Genre: Combat, Flying
ESRB Rating: Teen (13+)
One of the better-realized flight and dogfight games available on Wii, Codemaster's Heatseeker is accessible to generic action buffs as well modestly satisfying for flight sim fans (though it's not a exactly a "flight simulator" by aficionado standards). Its "arcade" mode basically sets your plane to righting itself while "professional" mode gives total control over your wild-blue-yonder orientation.
For the most part, Heatseeker throws you into a variety of modern day scenarios and has you flying a variety of strike fighter craft, controlled using both the Wii-mote and nunchuck attachment, set up so that one hand guides the fighter simply by pointing where you want to go on screen, mouse and cursor-style, while also rotating and gyrating the thing to effect pitch and roll. The opposing hand handles other tasks like firing and throttle, depending on how you set it up (there are three controller layouts to choose from). It's a sensitive interface requiring a steady hand and subtle movements -- no worries about accidentally breaking the chandelier with a flying Wii-mote – but can prove sluggish when making low-lying strafing runs. Pull up now! No? Okay, how about now?!
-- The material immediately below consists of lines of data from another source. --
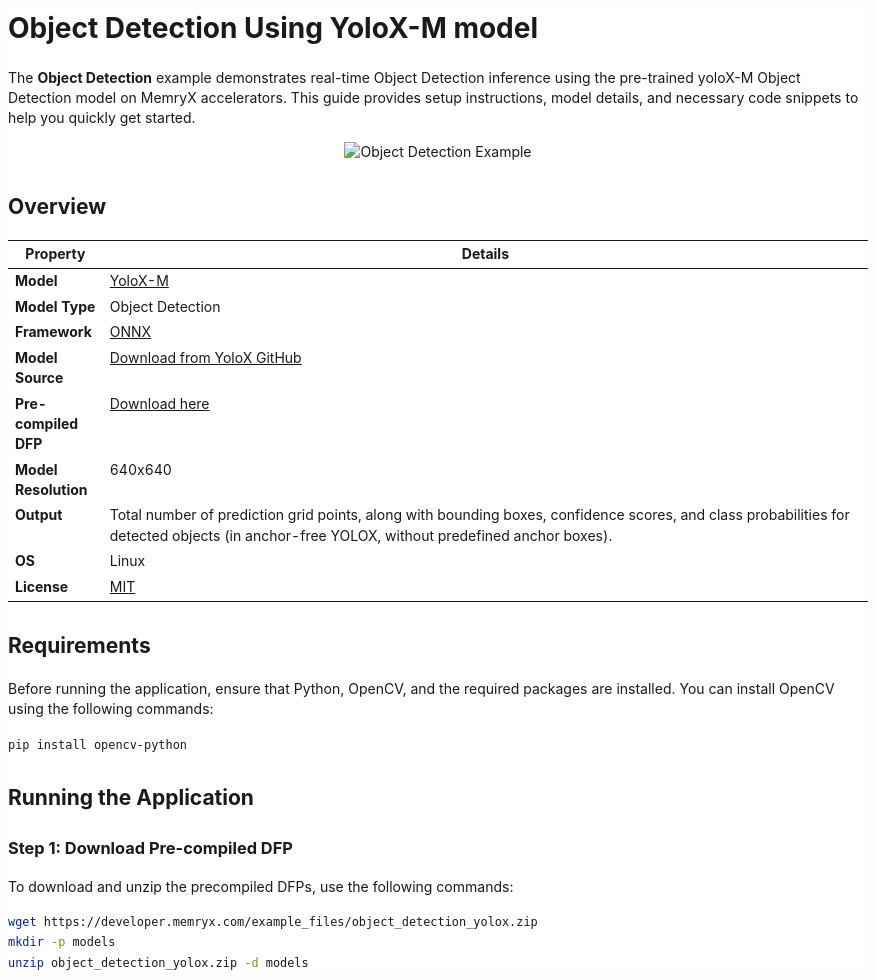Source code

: # Object Detection Using YoloX-M model

The **Object Detection** example demonstrates real-time Object Detection inference using the pre-trained yoloX-M Object Detection model on MemryX accelerators. This guide provides setup instructions, model details, and necessary code snippets to help you quickly get started.

<p align="center">
  <img src="assets/yolox.gif" alt="Object Detection Example" width="45%" />
</p>

## Overview

| Property             | Details                                                                 |
|----------------------|-------------------------------------------------------------------------|
| **Model**            | [YoloX-M](https://github.com/Megvii-BaseDetection/YOLOX)                                            |
| **Model Type**       | Object Detection                                                        |
| **Framework**        | [ONNX](https://onnx.ai/)                                                   |
| **Model Source**     | [Download from YoloX GitHub](https://github.com/Megvii-BaseDetection/YOLOX/releases/download/0.1.1rc0/yolox_m.onnx) |
| **Pre-compiled DFP** | [Download here](https://developer.memryx.com/example_files/object_detection_yolox.zip)                                       |
| **Model Resolution** | 640x640                                                       |
| **Output**           | Total number of prediction grid points, along with bounding boxes, confidence scores, and class probabilities for detected objects (in anchor-free YOLOX, without predefined anchor boxes). |
| **OS**               | Linux |
| **License**          | [MIT](LICENSE.md)                                       |

## Requirements

Before running the application, ensure that Python, OpenCV, and the required packages are installed. You can install OpenCV using the following commands:

```bash
pip install opencv-python
```

## Running the Application

### Step 1: Download Pre-compiled DFP

To download and unzip the precompiled DFPs, use the following commands:
```bash
wget https://developer.memryx.com/example_files/object_detection_yolox.zip
mkdir -p models
unzip object_detection_yolox.zip -d models
```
Gameplay is all about modern warfare, where fighters are computer-assisted to the max, and guided missiles, heat-seeking or otherwise, are all the rage. Thus, while it's fairly easy to draw a bead on an enemy thanks to an emulated rudder found in the cursor/reticule aimer thingy, it's hard to hold that bead while careening around in the sky, but all it takes is a couple of seconds for the computer to get a lock on a bad guy and then you let fly with a missile or two, set-it-and-forget-it style. Even more rewarding is the Hollywood-esque "impact cam" that gives you a momentary missile-eye-view and/or a quick cut scene to the explosive death throes of thine enemy. Most satisfying.
Sadly, that's about all there is too it; fly around and blow stuff up. Graphics are serviceable but scream "last generation" with washed out colors and serious lack of shapeliness.
Still, at this stage of the game, there aren't too many dogfighting titles on Wii – just two, to date – so Heatseeker is at least novel and mostly fun despite its shortcomings.